WHAT THE EXERCISE ASKS
Could you restate the data word for word and drop the pictures?
DATA SUPPLIED START
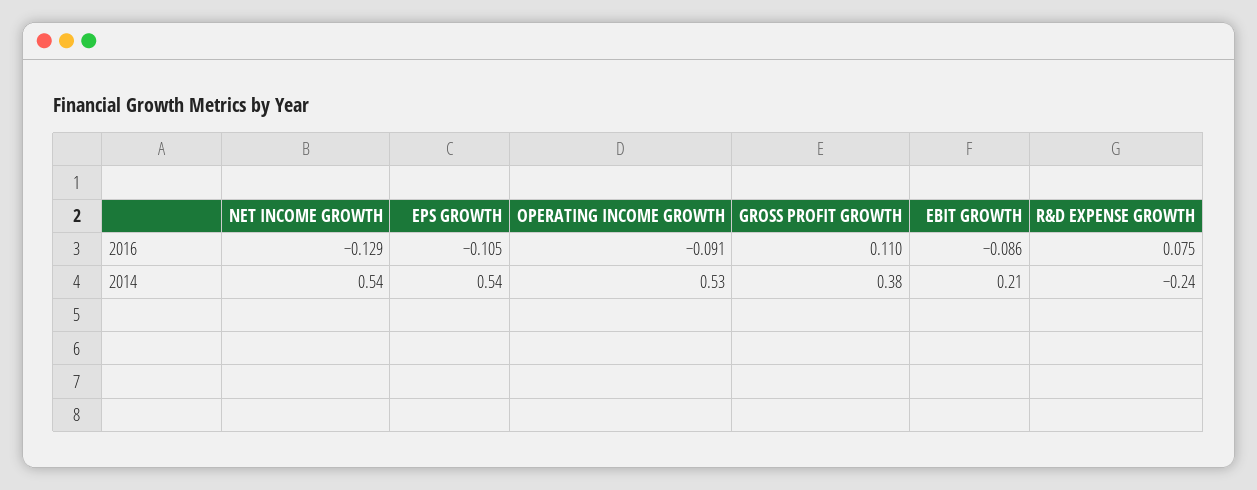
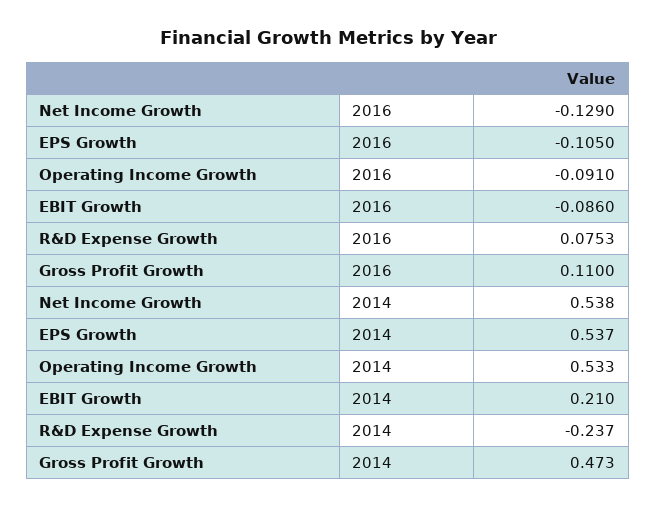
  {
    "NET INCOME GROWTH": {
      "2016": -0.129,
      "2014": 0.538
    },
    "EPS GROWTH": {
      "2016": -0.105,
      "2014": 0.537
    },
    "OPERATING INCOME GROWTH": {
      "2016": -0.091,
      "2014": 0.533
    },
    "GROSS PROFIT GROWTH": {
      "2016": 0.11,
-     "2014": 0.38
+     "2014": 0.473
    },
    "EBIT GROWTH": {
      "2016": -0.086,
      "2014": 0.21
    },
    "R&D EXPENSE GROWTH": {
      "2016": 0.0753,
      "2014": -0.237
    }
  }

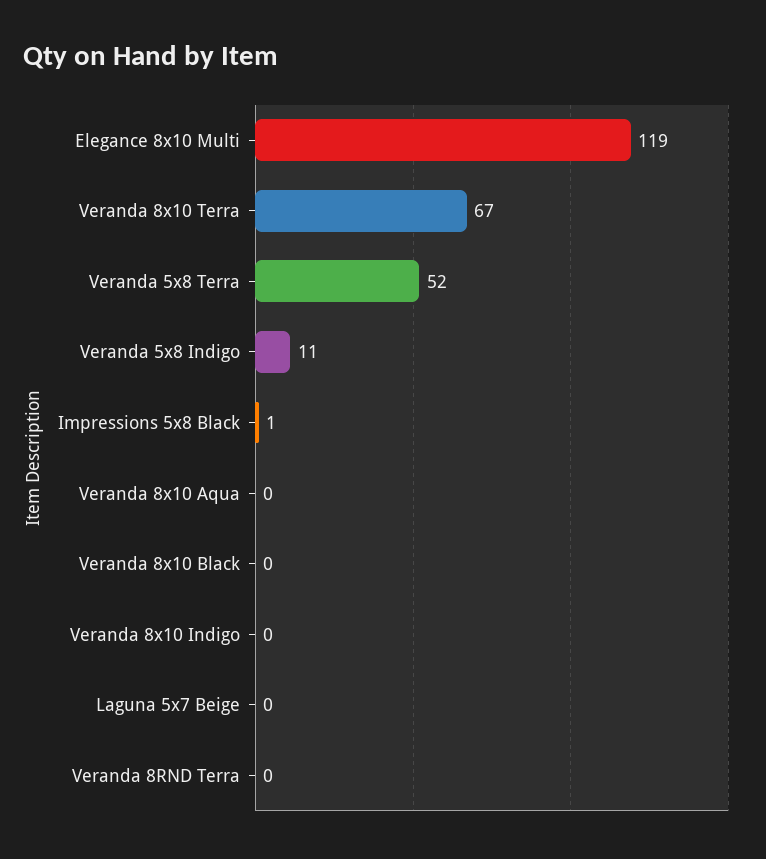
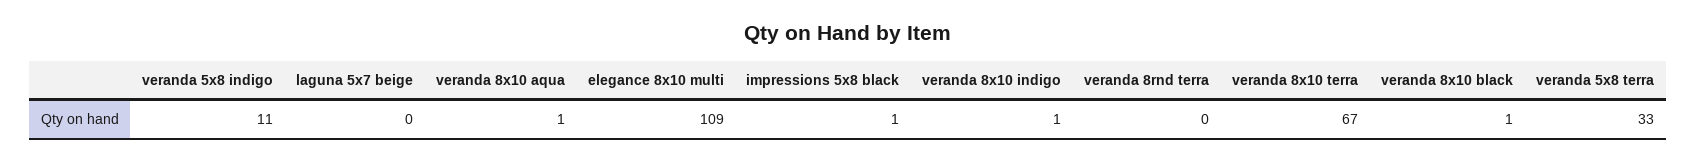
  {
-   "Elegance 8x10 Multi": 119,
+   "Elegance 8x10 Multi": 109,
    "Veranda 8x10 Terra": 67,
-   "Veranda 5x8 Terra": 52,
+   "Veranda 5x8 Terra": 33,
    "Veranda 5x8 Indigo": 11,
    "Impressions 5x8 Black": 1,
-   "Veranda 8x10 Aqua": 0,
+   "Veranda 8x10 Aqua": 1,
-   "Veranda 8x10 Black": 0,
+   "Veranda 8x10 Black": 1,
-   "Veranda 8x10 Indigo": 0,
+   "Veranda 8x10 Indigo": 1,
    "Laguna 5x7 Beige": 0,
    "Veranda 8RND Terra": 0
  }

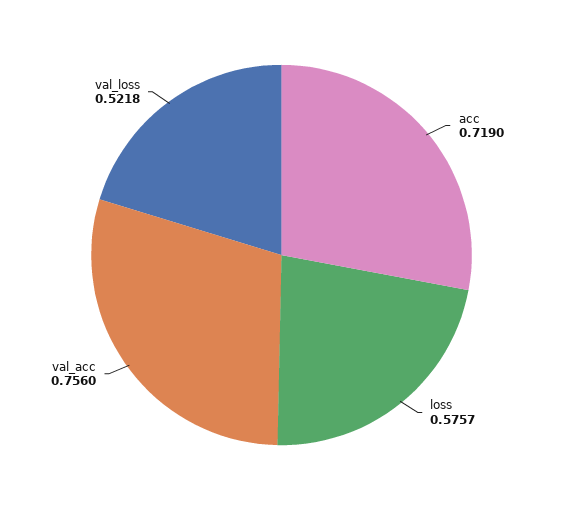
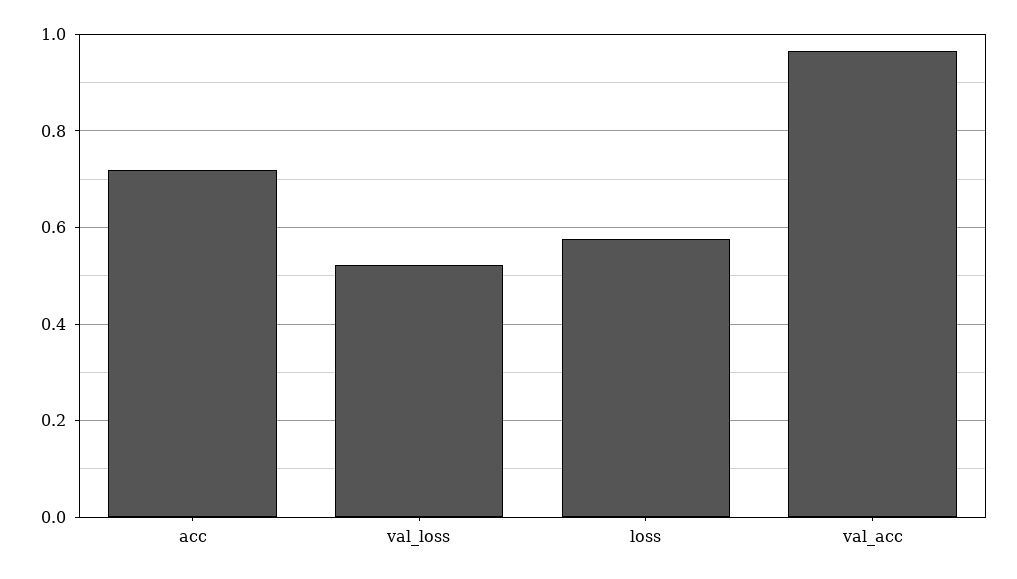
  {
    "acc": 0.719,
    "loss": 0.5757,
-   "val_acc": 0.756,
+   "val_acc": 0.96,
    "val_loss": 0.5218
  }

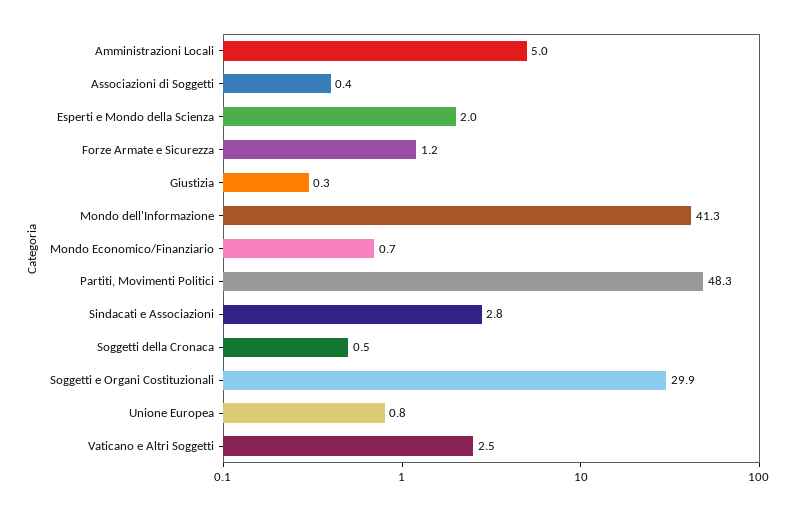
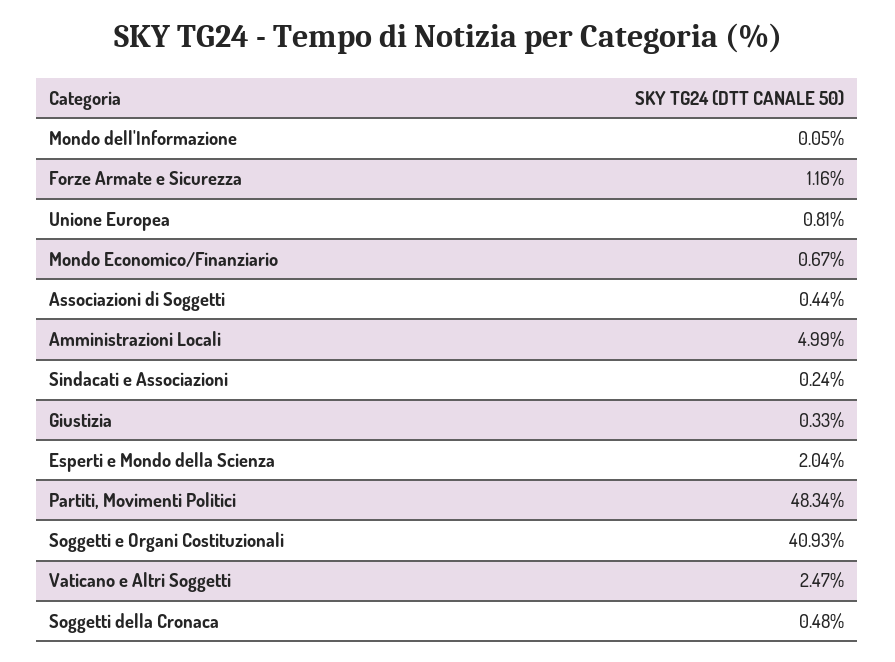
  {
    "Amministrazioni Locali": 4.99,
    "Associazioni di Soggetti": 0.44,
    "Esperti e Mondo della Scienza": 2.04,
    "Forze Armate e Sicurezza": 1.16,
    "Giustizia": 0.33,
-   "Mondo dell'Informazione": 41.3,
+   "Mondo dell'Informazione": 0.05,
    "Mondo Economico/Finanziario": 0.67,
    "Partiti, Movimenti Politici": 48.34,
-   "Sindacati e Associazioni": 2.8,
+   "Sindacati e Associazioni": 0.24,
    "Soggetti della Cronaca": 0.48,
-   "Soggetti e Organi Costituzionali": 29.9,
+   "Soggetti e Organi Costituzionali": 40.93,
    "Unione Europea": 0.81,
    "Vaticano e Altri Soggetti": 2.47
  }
DATA SUPPLIED END
FINAL ANSWER
  {
    "NET INCOME GROWTH": {
      "2016": -0.129,
      "2014": 0.538
    },
    "EPS GROWTH": {
      "2016": -0.105,
      "2014": 0.537
    },
    "OPERATING INCOME GROWTH": {
      "2016": -0.091,
      "2014": 0.533
    },
    "GROSS PROFIT GROWTH": {
      "2016": 0.11,
-     "2014": 0.38
+     "2014": 0.473
    },
    "EBIT GROWTH": {
      "2016": -0.086,
      "2014": 0.21
    },
    "R&D EXPENSE GROWTH": {
      "2016": 0.0753,
      "2014": -0.237
    }
  }

  {
-   "Elegance 8x10 Multi": 119,
+   "Elegance 8x10 Multi": 109,
    "Veranda 8x10 Terra": 67,
-   "Veranda 5x8 Terra": 52,
+   "Veranda 5x8 Terra": 33,
    "Veranda 5x8 Indigo": 11,
    "Impressions 5x8 Black": 1,
-   "Veranda 8x10 Aqua": 0,
+   "Veranda 8x10 Aqua": 1,
-   "Veranda 8x10 Black": 0,
+   "Veranda 8x10 Black": 1,
-   "Veranda 8x10 Indigo": 0,
+   "Veranda 8x10 Indigo": 1,
    "Laguna 5x7 Beige": 0,
    "Veranda 8RND Terra": 0
  }

  {
    "acc": 0.719,
    "loss": 0.5757,
-   "val_acc": 0.756,
+   "val_acc": 0.96,
    "val_loss": 0.5218
  }

  {
    "Amministrazioni Locali": 4.99,
    "Associazioni di Soggetti": 0.44,
    "Esperti e Mondo della Scienza": 2.04,
    "Forze Armate e Sicurezza": 1.16,
    "Giustizia": 0.33,
-   "Mondo dell'Informazione": 41.3,
+   "Mondo dell'Informazione": 0.05,
    "Mondo Economico/Finanziario": 0.67,
    "Partiti, Movimenti Politici": 48.34,
-   "Sindacati e Associazioni": 2.8,
+   "Sindacati e Associazioni": 0.24,
    "Soggetti della Cronaca": 0.48,
-   "Soggetti e Organi Costituzionali": 29.9,
+   "Soggetti e Organi Costituzionali": 40.93,
    "Unione Europea": 0.81,
    "Vaticano e Altri Soggetti": 2.47
  }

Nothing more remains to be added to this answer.